A child is not an adult.  Even if we ignore recent research that concludes human brain development continues well into our 20s, there is long-held support that teenage brains are developing throughout adolescence.

And yet…

When a crime is committed – particularly a horrifically violent crime – district attorneys seem hell-bent on charging children as adults.  Alex Hribal, the 16 year-old knife-wielding student who attacked classmates and a security guard at a Pennsylvania high school last week, has been charged as an adult with four counts of attempted murder and 21 counts of aggravated assault.

But a 16 year-old is not an adult, and pressing charges as an adult does not change this fact.  We don’t yet live in some Orwellian world in which two plus two equals five.  Calling a child an adult does not – in fact – transform the child into an adult.

The idea behind the propensity to charge violent teens as adults is presumably to ensure that the perpetrator of the crime doesn’t get off easy, the way he might in a juvenile court.  Sometimes this gets taken to extremes that most would find preposterous: in 2011, a 12-year old in Florida was charged as an adult for murder (a plea deal was reached last year that will keep him in a juvenile facility until he’s 19 years old).
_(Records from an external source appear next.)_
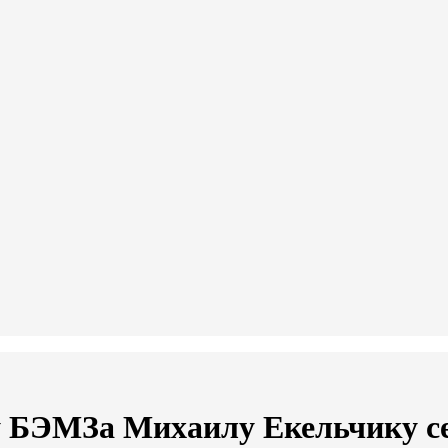
у БЭМЗа Михаилу Екельчику с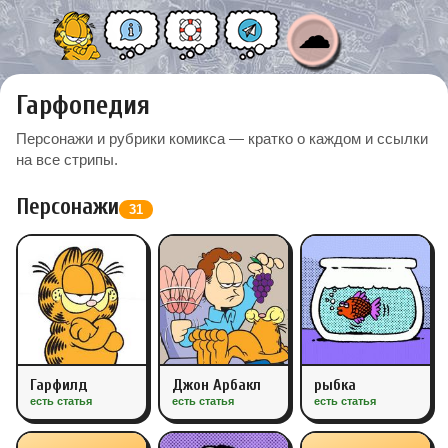
☁
Гарфопедия
Персонажи и рубрики комикса — кратко о каждом и ссылки
на все стрипы.
Персонажи
31
Гарфилд
Джон Арбакл
рыбка
есть статья
есть статья
есть статья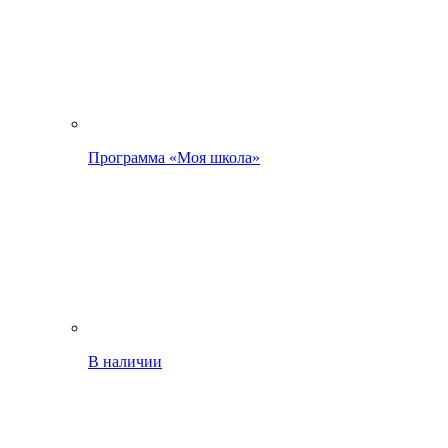
Программа «Моя школа»
В наличии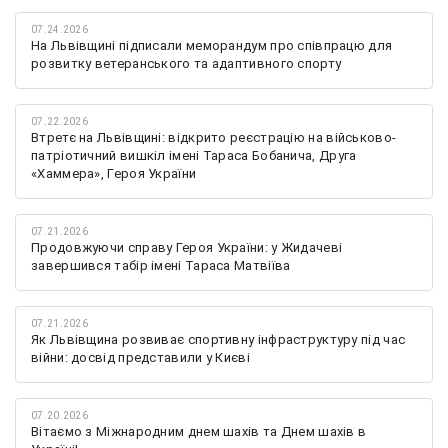
07.24.2026
На Львівщині підписали меморандум про співпрацю для
розвитку ветеранського та адаптивного спорту
07.22.2026
Втретє на Львівщині: відкрито реєстрацію на військово-
патріотичний вишкіл імені Тараса Бобанича, Друга
«Хаммера», Героя України
07.21.2026
Продовжуючи справу Героя України: у Жидачеві
завершився табір імені Тараса Матвіїва
07.21.2026
Як Львівщина розвиває спортивну інфраструктуру під час
війни: досвід представили у Києві
07.20.2026
Вітаємо з Міжнародним днем шахів та Днем шахів в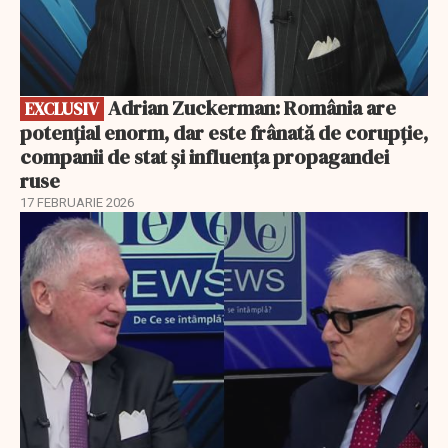
Adrian Zuckerman: România are
EXCLUSIV
potențial enorm, dar este frânată de corupție,
companii de stat și influența propagandei
ruse
17 FEBRUARIE 2026
EXCLUSIV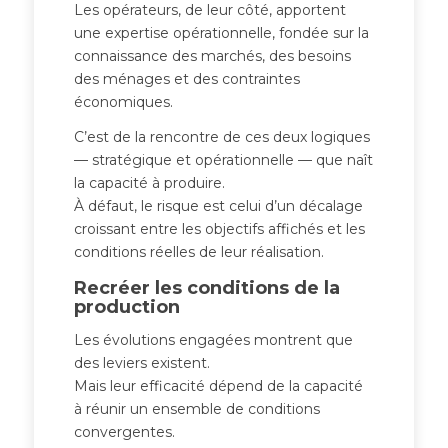
Les opérateurs, de leur côté, apportent
une expertise opérationnelle, fondée sur la
connaissance des marchés, des besoins
des ménages et des contraintes
économiques.
C’est de la rencontre de ces deux logiques
— stratégique et opérationnelle — que naît
la capacité à produire.
À défaut, le risque est celui d’un décalage
croissant entre les objectifs affichés et les
conditions réelles de leur réalisation.
Recréer les conditions de la
production
Les évolutions engagées montrent que
des leviers existent.
Mais leur efficacité dépend de la capacité
à réunir un ensemble de conditions
convergentes.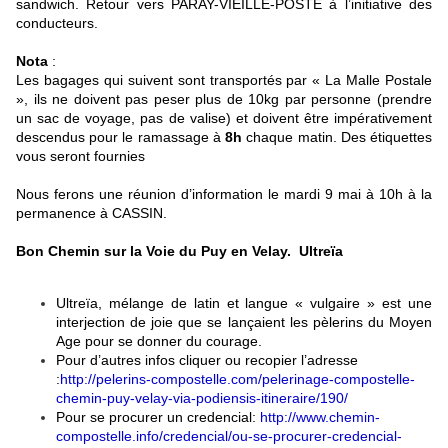
sandwich. Retour vers PARAY-VIEILLE-POSTE à l’initiative des
conducteurs.
Nota
:
Les bagages qui suivent sont transportés par « La Malle Postale
», ils ne doivent pas peser plus de 10kg par personne (prendre
un sac de voyage, pas de valise) et doivent être impérativement
descendus pour le ramassage à
8h
chaque matin. Des étiquettes
vous seront fournies
Nous ferons une réunion d’information le mardi 9 mai à 10h à la
permanence à CASSIN.
Bon Chemin sur la Voie du Puy en Velay. Ultreïa
Ultreïa, mélange de latin et langue « vulgaire » est une
interjection de joie que se lançaient les pèlerins du Moyen
Age pour se donner du courage.
Pour d’autres infos cliquer ou recopier l’adresse
:
http://pelerins-compostelle.com/pelerinage-compostelle-
chemin-puy-velay-via-podiensis-itineraire/190/
Pour se procurer un credencial:
http://www.chemin-
compostelle.info/credencial/ou-se-procurer-credencial-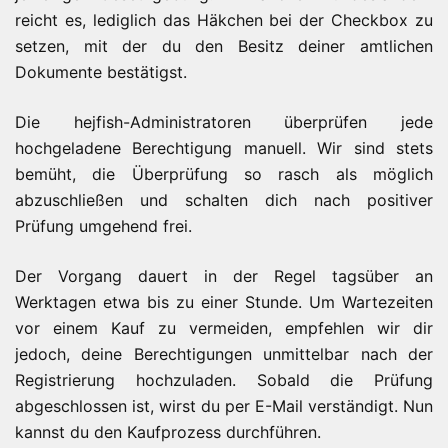
reicht es, lediglich das Häkchen bei der Checkbox zu
setzen, mit der du den Besitz deiner amtlichen
Dokumente bestätigst.
Die hejfish-Administratoren überprüfen jede
hochgeladene Berechtigung manuell. Wir sind stets
bemüht, die Überprüfung so rasch als möglich
abzuschließen und schalten dich nach positiver
Prüfung umgehend frei.
Der Vorgang dauert in der Regel tagsüber an
Werktagen etwa bis zu einer Stunde. Um Wartezeiten
vor einem Kauf zu vermeiden, empfehlen wir dir
jedoch, deine Berechtigungen unmittelbar nach der
Registrierung hochzuladen. Sobald die Prüfung
abgeschlossen ist, wirst du per E-Mail verständigt. Nun
kannst du den Kaufprozess durchführen.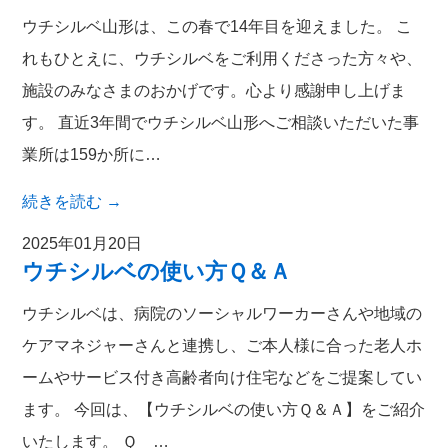
ウチシルベ山形は、この春で14年目を迎えました。 こ
れもひとえに、ウチシルベをご利用くださった方々や、
施設のみなさまのおかげです。心より感謝申し上げま
す。 直近3年間でウチシルベ山形へご相談いただいた事
業所は159か所に…
続きを読む
→
2025年01月20日
ウチシルベの使い方Ｑ＆Ａ
ウチシルベは、病院のソーシャルワーカーさんや地域の
ケアマネジャーさんと連携し、ご本人様に合った老人ホ
ームやサービス付き高齢者向け住宅などをご提案してい
ます。 今回は、【ウチシルベの使い方Ｑ＆Ａ】をご紹介
いたします。 Ｑ …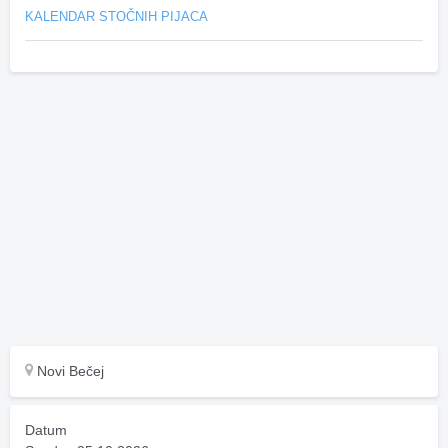
KALENDAR STOČNIH PIJACA
Novi Bečej
Datum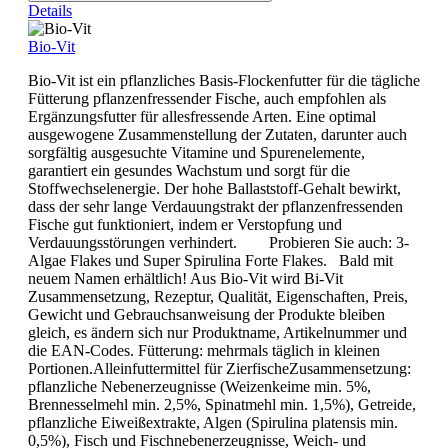
Details
Bio-Vit
Bio-Vit ist ein pflanzliches Basis-Flockenfutter für die tägliche
Fütterung pflanzenfressender Fische, auch empfohlen als
Ergänzungsfutter für allesfressende Arten. Eine optimal
ausgewogene Zusammenstellung der Zutaten, darunter auch
sorgfältig ausgesuchte Vitamine und Spurenelemente,
garantiert ein gesundes Wachstum und sorgt für die
Stoffwechselenergie. Der hohe Ballaststoff-Gehalt bewirkt,
dass der sehr lange Verdauungstrakt der pflanzenfressenden
Fische gut funktioniert, indem er Verstopfung und
Verdauungsstörungen verhindert. Probieren Sie auch: 3-
Algae Flakes und Super Spirulina Forte Flakes. Bald mit
neuem Namen erhältlich! Aus Bio-Vit wird Bi-Vit
Zusammensetzung, Rezeptur, Qualität, Eigenschaften, Preis,
Gewicht und Gebrauchsanweisung der Produkte bleiben
gleich, es ändern sich nur Produktname, Artikelnummer und
die EAN-Codes. Fütterung: mehrmals täglich in kleinen
Portionen.Alleinfuttermittel für ZierfischeZusammensetzung:
pflanzliche Nebenerzeugnisse (Weizenkeime min. 5%,
Brennesselmehl min. 2,5%, Spinatmehl min. 1,5%), Getreide,
pflanzliche Eiweißextrakte, Algen (Spirulina platensis min.
0,5%), Fisch und Fischnebenerzeugnisse, Weich- und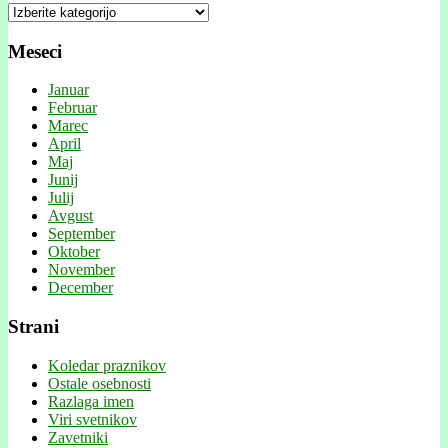
Kategorije
Meseci
Januar
Februar
Marec
April
Maj
Junij
Julij
Avgust
September
Oktober
November
December
Strani
Koledar praznikov
Ostale osebnosti
Razlaga imen
Viri svetnikov
Zavetniki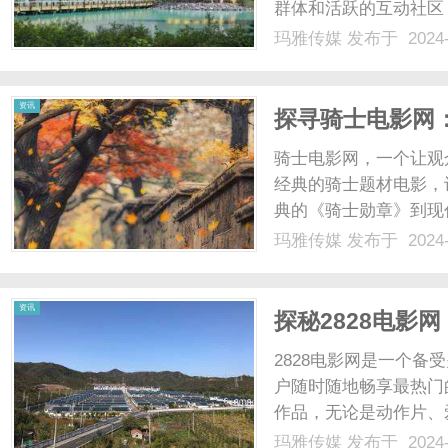
群体和活跃的互动社区
探讨一下如何利用B站
玛雅传媒
发布于 2024-
内容。在B站上，优质
频、创意的原创动画、或者
资讯
探寻骑士电影网
骑士电影网，一个让观
经典的骑士题材电影，
典的《骑士勋章》到现
充满挑战、冒险和忠诚
玛雅传媒
发布于 2024-
们的义气、勇气和正义
血沸腾的战斗场面、还是令
资讯
探秘2828电影
2828电影网是一个
户随时随地畅享最热门
作品，无论是动作片、
到。用户只需在网站上
玛雅传媒
发布于 2024-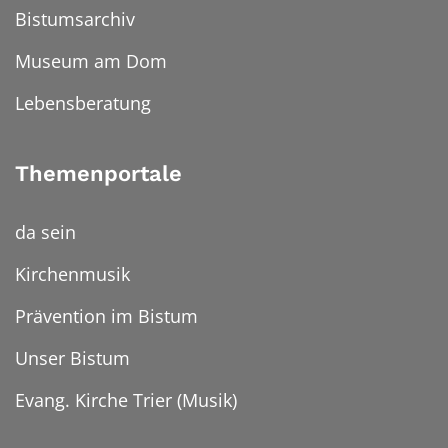
Bistumsarchiv
Museum am Dom
Lebensberatung
Themenportale
da sein
Kirchenmusik
Prävention im Bistum
Unser Bistum
Evang. Kirche Trier (Musik)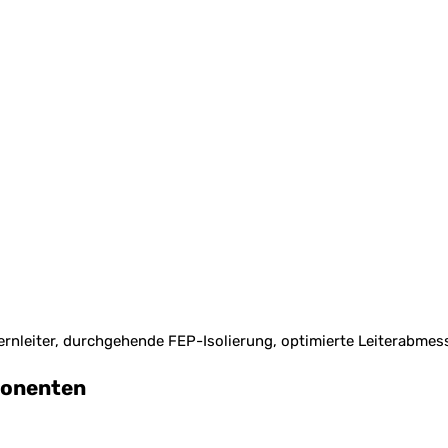
rnleiter, durchgehende FEP-Isolierung, optimierte Leiterabmes
ponenten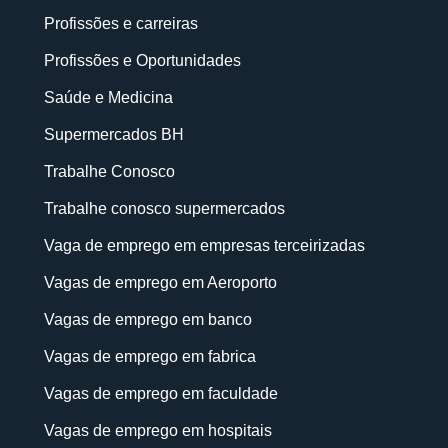
Profissões e carreiras
Profissões e Oportunidades
Saúde e Medicina
Supermercados BH
Trabalhe Conosco
Trabalhe conosco supermercados
Vaga de emprego em empresas terceirizadas
Vagas de emprego em Aeroporto
Vagas de emprego em banco
Vagas de emprego em fabrica
Vagas de emprego em faculdade
Vagas de emprego em hospitais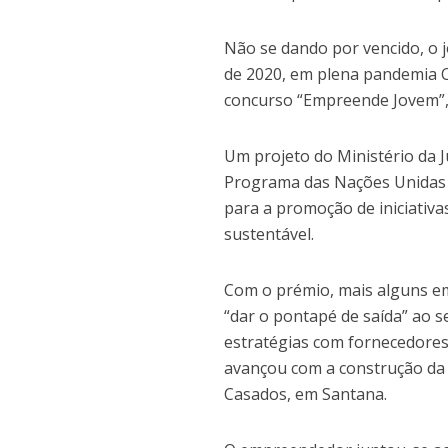
Não se dando por vencido, o 
de 2020, em plena pandemia Co
concurso “Empreende Jovem”, 
Um projeto do Ministério da 
Programa das Nações Unidas 
para a promoção de iniciati
sustentável.
Com o prémio, mais alguns e
“dar o pontapé de saída” ao 
estratégias com fornecedores 
avançou com a construção da s
Casados, em Santana.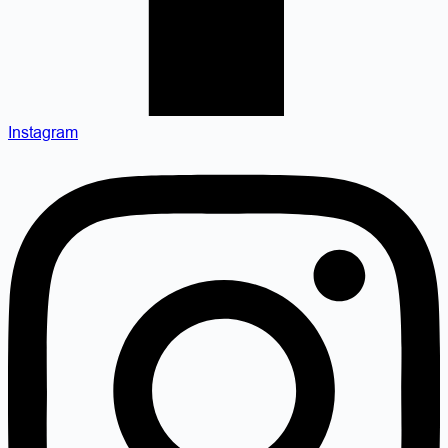
Instagram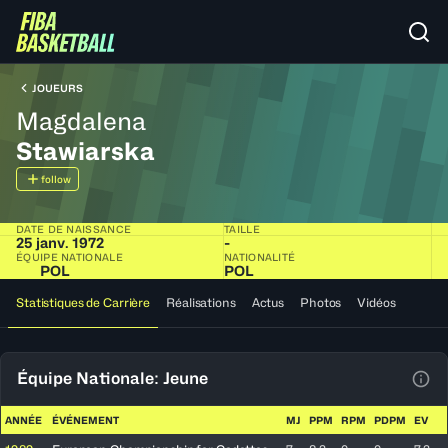
JOUEURS
Magdalena
Stawiarska
follow
DATE DE NAISSANCE
TAILLE
25 janv. 1972
-
ÉQUIPE NATIONALE
NATIONALITÉ
POL
POL
Statistiques de Carrière
Réalisations
Actus
Photos
Vidéos
Équipe Nationale: Jeune
Voir
ANNÉE
ÉVÉNEMENT
MJ
PPM
RPM
PDPM
EV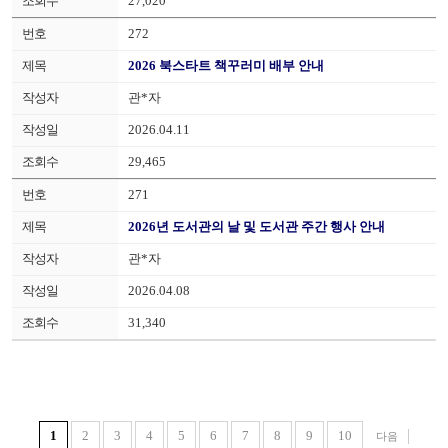
27,020
272
2026 북스타트 책꾸러미 배부 안내
관*자
2026.04.11
29,465
271
2026년 도서관의 날 및 도서관 주간 행사 안내
관*자
2026.04.08
31,340
1
2
3
4
5
6
7
8
9
10
다음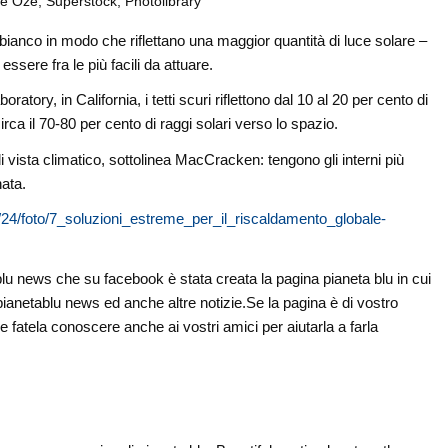
e Oze, Superstock, Photolibrary
di bianco in modo che riflettano una maggior quantità di luce solare –
sere fra le più facili da attuare.
tory, in California, i tetti scuri riflettono dal 10 al 20 per cento di
irca il 70-80 per cento di raggi solari verso lo spazio.
i vista climatico, sottolinea MacCracken: tengono gli interni più
nata.
7/24/foto/7_soluzioni_estreme_per_il_riscaldamento_globale-
ablu news che su facebook è stata creata la pagina pianeta blu in cui
i pianetablu news ed anche altre notizie.Se la pagina è di vostro
e fatela conoscere anche ai vostri amici per aiutarla a farla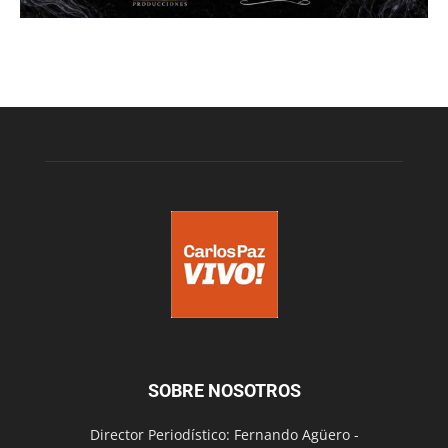
SOBRE NOSOTROS
Director Periodístico: Fernando Agüero -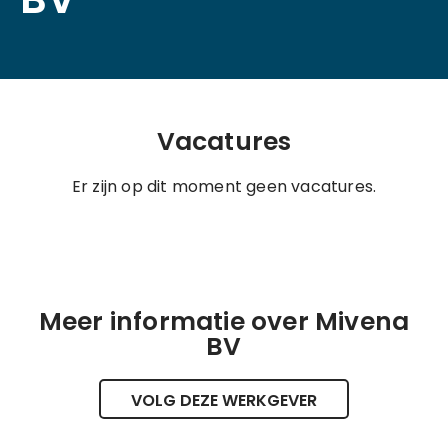
Vacatures
Er zijn op dit moment geen vacatures.
Meer informatie over Mivena
BV
VOLG DEZE WERKGEVER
If the concern is that juvenile courts are too lenient on violent offenders, then it would seem that juvenile courts need to change, but as this is probably a monumental task, prosecutors take the easy way out by - in effect - changing the definition of an adult.  But if a 16 year-old truly has the faculties of an adult, then you can't change the definition simply to suit your own needs: you have to go all the way.  A 16 year-old should then be able to smoke, drink, defend his country, participate as a juror, vote, create contracts, live independently of parental control, sue and make a will.

Would you like to stand trial before a jury of twelve 16-year-olds?  How about appear in court against a lawsuit filed by a 16 year-old? 

I thought not. 

Perhaps then, we shouldn’t be so quick to raise the ante by zealously charging a child whose brain is still wiring itself.  It could be argued that the age that defines adulthood is somewhat arbitrary and that some leeway should be given to prosecutors to determine whether or not a child has matured to the extent required to be considered an adult.  But that’s not how the courts work in any other circumstance.  One cannot stand before a judge and argue that he should be allowed to smoke as a 16 year-old because he’s more mature than his peers.

If the goal is to ensure that a lengthy sentence be achieved, then why stop at charging Alex Hribal as an adult? Why not charge him as a black man?  That ought to put him away for a long time. According to one study, black men serve jail sentences that are twenty percent longer than white men for the same crime.

But black is not white.  Adults are not children.  Two plus two does not equal five.